Two important things to note about these new estimates. First, as expected, the standard errors changed at least slightly for virtually all variables. Most of the changes were quite small and had little impact on the p-values. The most substantial change occurred for `docs10k`

, whose slope is still statistically significant using a one-tailed test (t=1.91). The other thing to note is that this transformation had no impact on the slope estimates or the model fit statistics, reinforcing the fact that heteroscedasticity does not lead to biased slopes but does render standard errors unreliable.

### Independent Errors

The errors produced by different values of the independent variables are unrelated to each other; that is, the errors from one observation do not affect the errors of other observations. One form of correlated errors is referred to as *serial correlation* and is often a problem for time-series data, which we have not worked with much at all in this book. Some academic areas, such as economics and certain sub-fields of political science, rely heavily on time series data, and scholars in those areas need to examine their models closely in search of serial correlation. When serial correlation is present, it leads to suppressed standard errors, which creates inflated t-scores, and can lead researchers to falsely conclude that some relationships are statistically significant when they are not (Type I error).

## Next Steps

You’ve made it through the book! Give yourself a pat on the back. You’ve covered a lot of material and have probably done so during a single semester while taking other courses. Think back to the beginning of the book when you were first learning about a programming language called R and just dipping a toe into data analysis with simple frequency tables. Those were important things to learn, but you’ve picked up a lot more since then.

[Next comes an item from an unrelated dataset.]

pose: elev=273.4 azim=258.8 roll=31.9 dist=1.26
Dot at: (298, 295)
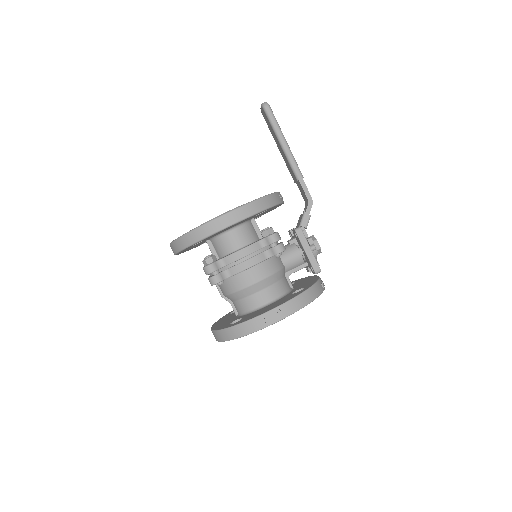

There is no “Next Step” from here in this book, but there are some things you can do to build on what you learned. First and foremost, don’t let what you’ve learned sit on the shelf very long. It’s not like there is an expiration date on what you’ve learned, but it will start to fade and be less useful if you don’t find ways to use it. The most obvious thing you can do is follow up with another course. One type of course that would be particularly useful is one that focuses primarily on regression analysis and its extensions. While the last four chapters in this book focused on regression analysis, they really just scratched the surface. Taking a stand-alone course on regression analysis will reinforce what you’ve learned and provide you with a stronger base and a deeper understanding of this important method. Be careful, though, to make sure you find a course that is pitched at the right level for you. For instance, if you felt a bit stretched by some of the technical aspects of this book, you should not jump right into a regression course offered in the math or statistics department. Instead, a regression-based course in the social sciences might be more appropriate for you. But if you are comfortable with a more math-stats orientation, then by all means find a regression course in the math or statistics department at your school.

There are other potentially fruitful follow-up courses you might consider. If you were particularly taken with the parts of this book that focused on survey analysis using the 2020 ANES data, you should look for a course on survey research. These courses are usually found in political science, sociology, or mass communications departments. At the same time, if you found the couple of very brief discussions of experimental research interesting, you could follow up with a course on analyzing experimental data. The natural sciences are a “natural”^{43} place to find these courses, but if your tastes run more toward the social sciences, you should check out the psychology department on your campus for these courses.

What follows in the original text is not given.